Traffic was growing rapidly, as was the average price that advertisers were
paying for clicks. But Mr. Fox and others realized that measuring the average
cost-per-click was not good enough. Users might be clicking on more high-priced
ads and fewer lower-priced ads. That would cause the average cost-per-click to
rise, but it would say little about the health of the overall system.
So Mr. Varian and Diane Tang, principal engineer in the ads quality group,
helped devise what they call a basket of keywords. Much like the consumer price
index, a basket of goods and services that economists use to track inflation,
the measure is made up of a broad sample of keywords and is weighted to make it
statistically accurate. This internal benchmark helps Google get a clearer
picture of its performance.
As measurements improved, Mr. Fox’s team unleashed a stream of experiments meant
to optimize the ad system. They evaluated changes to things like the clickable
area and background color of ads, and the criteria for placing ads above search
results rather than beside them.
Over time, the company also looked beyond click-through rates to rank ads.
Google now takes into account the “landing page” that the ad links to, and, for
example, gives low grades to pages whose sole purpose is to show more ads. Soon,
the loading speed of a landing page will also be considered, Mr. Fox said.
These factors contribute to an ad’s “quality score.” The higher that score, the
less the advertiser has to bid to secure top billing. For example, an advertiser
who offers to pay $1 per click to attract those searching for “vacation rentals
in Colorado” may receive more prominent placement than another who bids $1.50
for the same query but has a lower quality score. An advertiser with a very low
quality score may have to bid so much for placement as to make it uneconomical.
Quality scores work as an incentive to advertisers to improve their ads, which
benefits users and, in turn, benefits Google, Mr. Fox said.
Not all advertisers like Google’s approach. Many say that despite efforts by
Google to be more transparent, they remain in the dark about what goes on inside
the company’s ad machine.
“To the extent that Google is a black box, it is not a good thing for
advertisers,” said Anil Kamath, co-founder and chief technology officer of
Efficient Frontier, which runs search ad campaigns for marketers.
Mr.

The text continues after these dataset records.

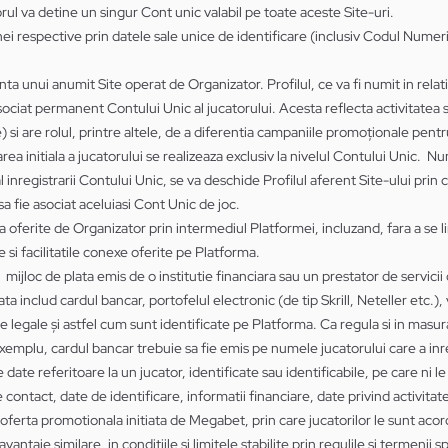
rul va detine un singur Cont unic valabil pe toate aceste Site-uri.
nei respective prin datele sale unice de identificare (inclusiv Codul Numer
nta unui anumit Site operat de Organizator. Profilul, ce va fi numit in relati
d asociat permanent Contului Unic al jucatorului. Acesta reflecta activitatea
 si are rolul, printre altele, de a diferentia campaniile promoționale pentru f
rea initiala a jucatorului se realizeaza exclusiv la nivelul Contului Unic. Num
l inregistrarii Contului Unic, se va deschide Profilul aferent Site-ului prin 
 sa fie asociat aceluiasi Cont Unic de joc.
nta oferite de Organizator prin intermediul Platformei, incluzand, fara a se lim
e si facilitatile conexe oferite pe Platforma.
mijloc de plata emis de o institutie financiara sau un prestator de servicii 
a includ cardul bancar, portofelul electronic (de tip Skrill, Neteller etc
 legale și astfel cum sunt identificate pe Platforma. Ca regula si in masura
xemplu, cardul bancar trebuie sa fie emis pe numele jucatorului care a inr
date referitoare la un jucator, identificate sau identificabile, pe care ni 
de contact, date de identificare, informatii financiare, date privind activita
erta promotionala initiata de Megabet, prin care jucatorilor le sunt aco
e avantaje similare, in conditiile si limitele stabilite prin regulile si terme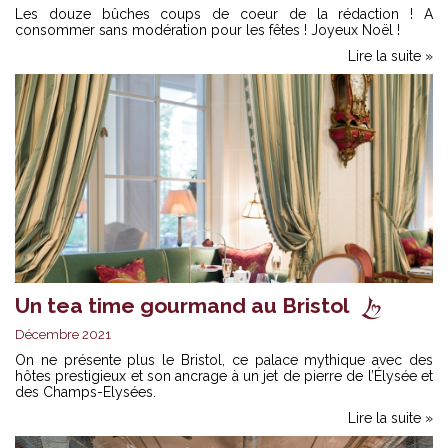
Les douze bûches coups de coeur de la rédaction ! A
consommer sans modération pour les fêtes ! Joyeux Noël !
Lire la suite »
Un tea time gourmand au Bristol
Décembre 2021
On ne présente plus le Bristol, ce palace mythique avec des
hôtes prestigieux et son ancrage à un jet de pierre de l’Élysée et
des Champs-Elysées.
Lire la suite »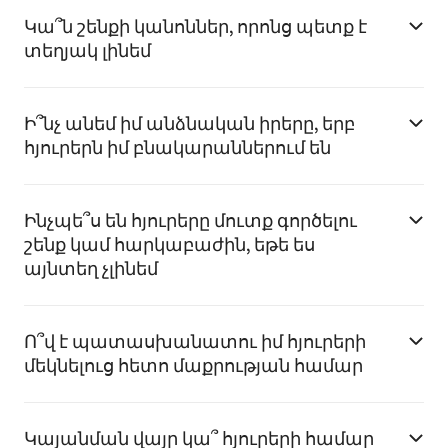
Կա՞ն շենքի կանոններ, որոնց պետք է
տեղյակ լինեմ
Ի՞նչ անեմ իմ անձնական իրերը, երբ
հյուրերն իմ բնակարաններում են
Ինչպե՞ս են հյուրերը մուտք գործելու
շենք կամ հարկաբաժին, եթե ես
այնտեղ չլինեմ
Ո՞վ է պատասխանատու իմ հյուրերի
մեկնելուց հետո մաքրության համար
Կայանման վայր կա՞ հյուրերի համար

Kamath said Google still offered the most effective system for search
marketers, but said many advertisers complain that the company was, in essence,
deciding who can and cannot advertise on its system.

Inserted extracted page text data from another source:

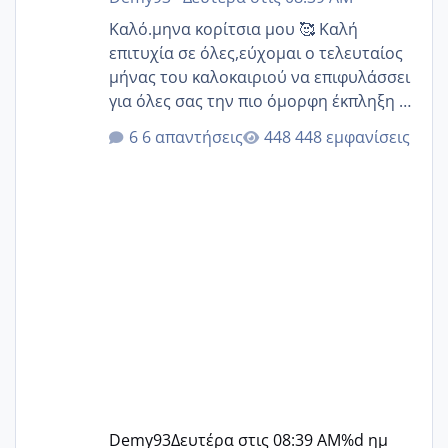
Καλό.μηνα κορίτσια μου 🥰 Καλή
επιτυχία σε όλες,εύχομαι ο τελευταίος
μήνας του καλοκαιριού να επιφυλάσσει
για όλες σας την πιο όμορφη έκπληξη 🧿
@Elk @Melikara86 @Παρασκευαιδου
6 απαντήσεις
448 εμφανίσεις
@Zenia z @melitiniღ @Christi.D.
@flowerv @Riaa @Ngsofia
Demy93
Δευτέρα στις 08:39 AM
%d ημ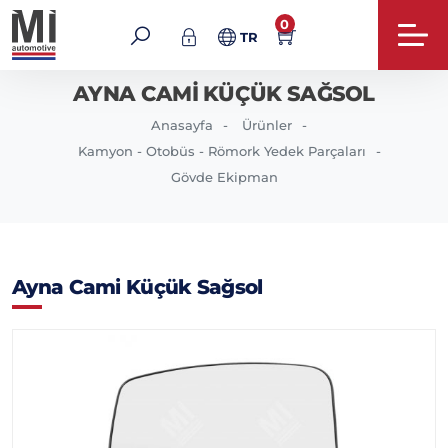
0
TR
AYNA CAMI KÜÇÜK SAĞSOL
Anasayfa
Ürünler
Kamyon - Otobüs - Römork Yedek Parçaları
Gövde Ekipman
Ayna Cami Küçük Sağsol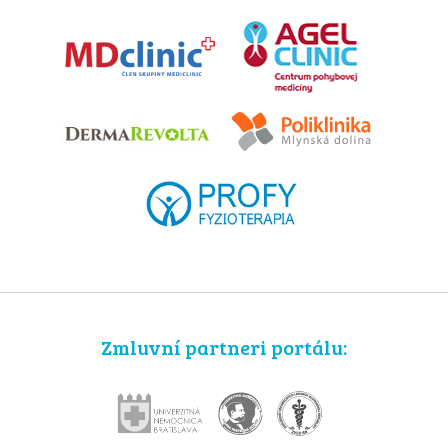
Zmluvní partneri portálu: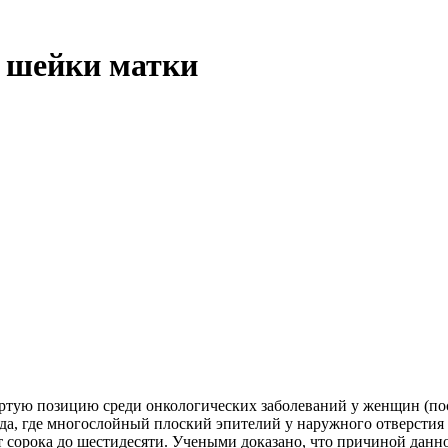
а шейки матки
ертую позицию среди онкологических заболеваний у женщин (по
ода, где многослойный плоский эпителий у наружного отверстия
от сорока до шестидесяти. Учеными доказано, что причиной дан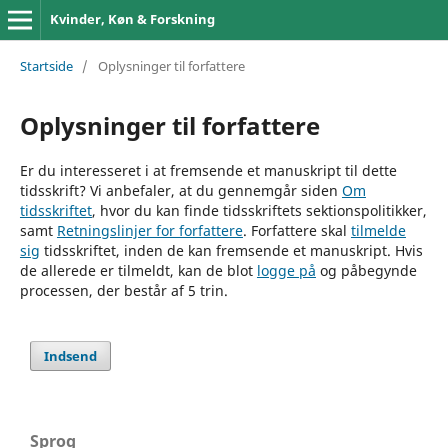
Kvinder, Køn & Forskning
Startside
/
Oplysninger til forfattere
Oplysninger til forfattere
Er du interesseret i at fremsende et manuskript til dette
tidsskrift? Vi anbefaler, at du gennemgår siden
Om
tidsskriftet
, hvor du kan finde tidsskriftets sektionspolitikker,
samt
Retningslinjer for forfattere
. Forfattere skal
tilmelde
sig
tidsskriftet, inden de kan fremsende et manuskript. Hvis
de allerede er tilmeldt, kan de blot
logge på
og påbegynde
processen, der består af 5 trin.
Indsend
Sprog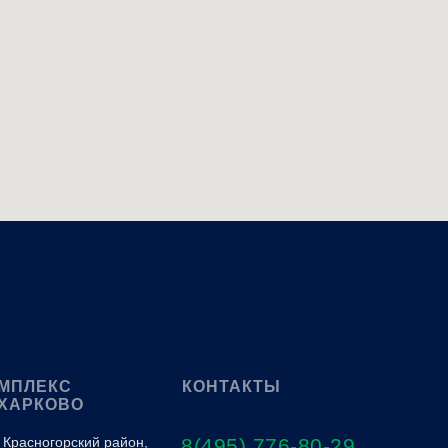
LET'S
GO!
МПЛЕКС
КОНТАКТЫ
ХАРКОВО
 Красногорский район,
8(495) 776-80-29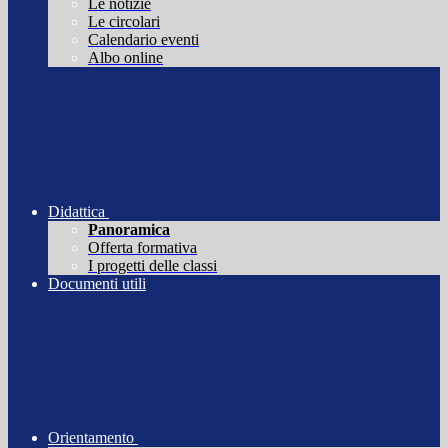
Le notizie
Le circolari
Calendario eventi
Albo online
Didattica
Panoramica
Offerta formativa
I progetti delle classi
Documenti utili
Orientamento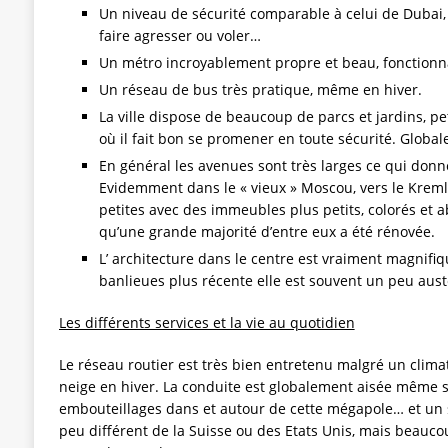
Un niveau de sécurité comparable à celui de Dubai, 
faire agresser ou voler…
Un métro incroyablement propre et beau, fonctionn
Un réseau de bus très pratique, même en hiver.
La ville dispose de beaucoup de parcs et jardins, p
où il fait bon se promener en toute sécurité. Globalem
En général les avenues sont très larges ce qui donne
Evidemment dans le « vieux » Moscou, vers le Kreml
petites avec des immeubles plus petits, colorés et
qu’une grande majorité d’entre eux a été rénovée.
L’ architecture dans le centre est vraiment magnifiq
banlieues plus récente elle est souvent un peu aust
Les différents services et la vie au quotidien
Le réseau routier est très bien entretenu malgré un clim
neige en hiver. La conduite est globalement aisée même s’i
embouteillages dans et autour de cette mégapole… et un s
peu différent de la Suisse ou des Etats Unis, mais beauc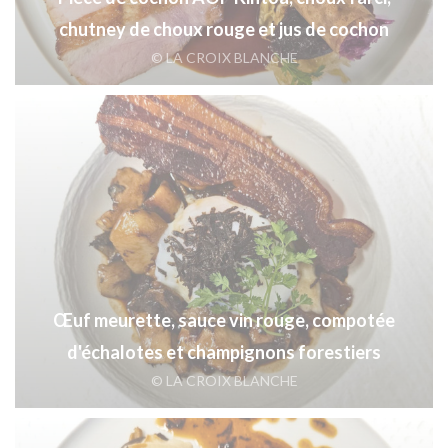
chutney de choux rouge et jus de cochon
© LA CROIX BLANCHE
Œuf meurette, sauce vin rouge, compotée
d'échalotes et champignons forestiers
© LA CROIX BLANCHE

By the nature of their work, Mr. Fox and other members of the Revenue Force have
a front-row seat to the sometimes peculiar relationship between world events and
Google’s business.
In mid-February, for instance, the group was taken aback when they saw the
number of searches drop unexpectedly. With their antennas keenly tuned for any
sign that the economic slowdown could be hitting Google’s business, members of
the team rushed to come up with a diagnosis. That meant poring over statistics,
calling field offices and checking data centers e to ensure none were afflicted
by bugs.
The team determined that Google had suffered from a series of unrelated minor
ailments. Mardi Gras and the Chinese New Year kept people away from their
computers, while bad weather knocked out electricity in parts of China, Mr.
Varian said.
Other events have given Google unexpected increases in traffic because they kept
people at home, like heavy rains and flooding in England last summer and a
strike in France last fall.
“Bad weather is good for Google, as long as it is not too bad,” Mr. Varian said.